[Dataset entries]
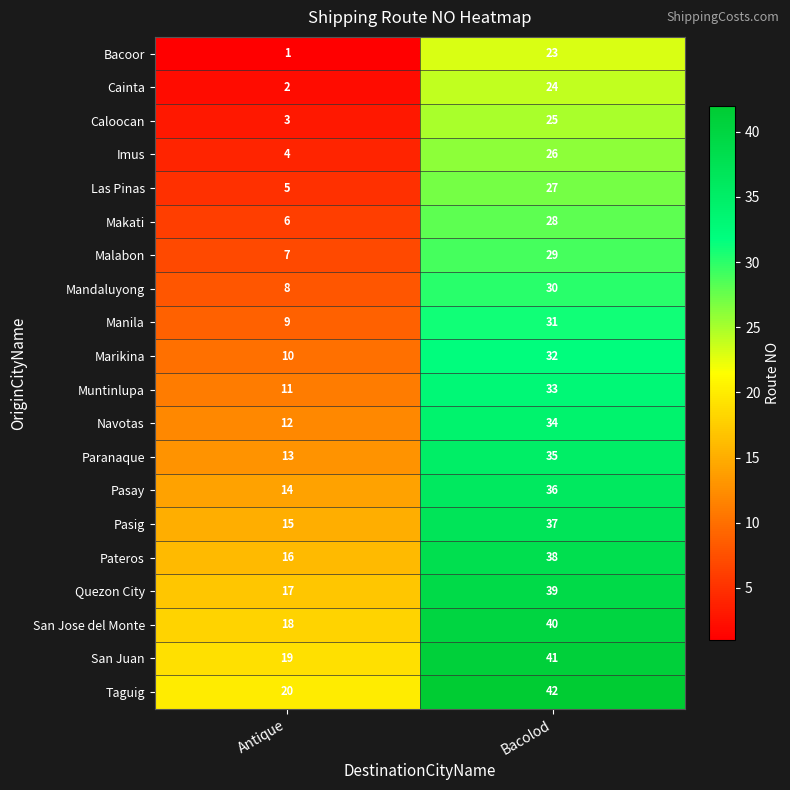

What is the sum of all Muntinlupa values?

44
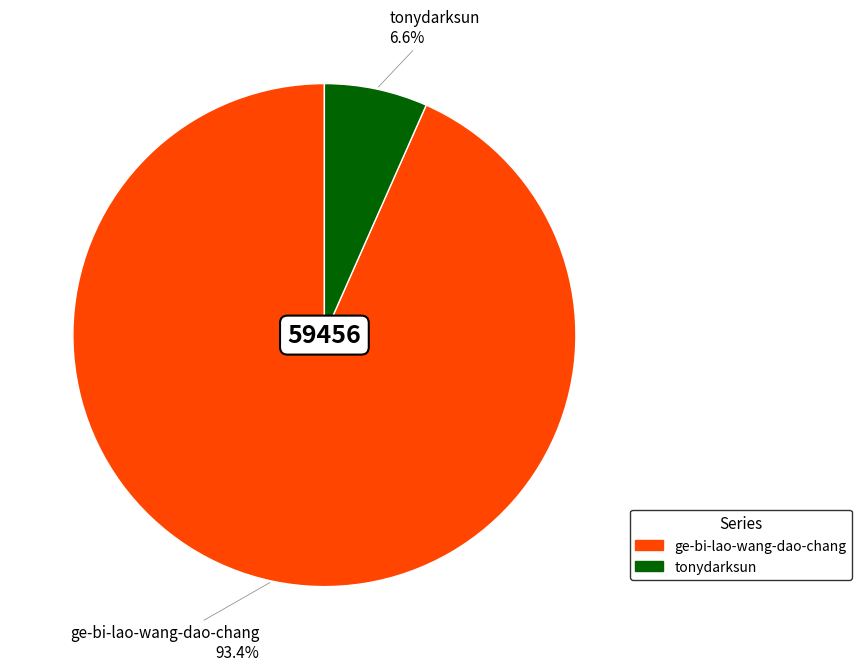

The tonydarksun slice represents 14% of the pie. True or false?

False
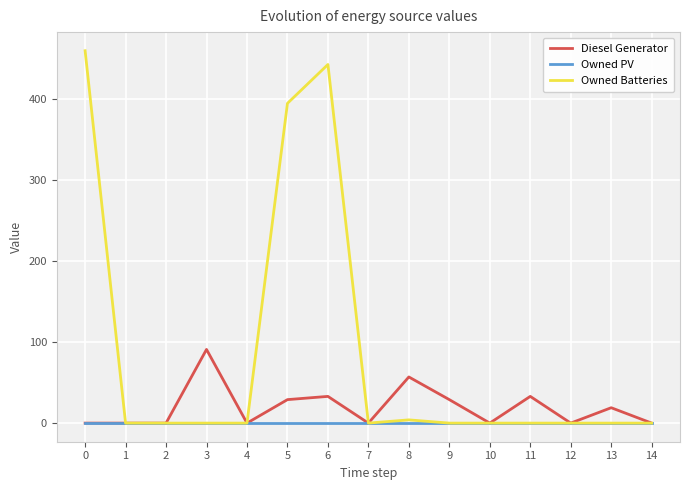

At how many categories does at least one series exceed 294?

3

§ **Job item**: Copy every line of the material that contains the word "categories".

§ **Your solution**:
At how many categories does at least one series exceed 294?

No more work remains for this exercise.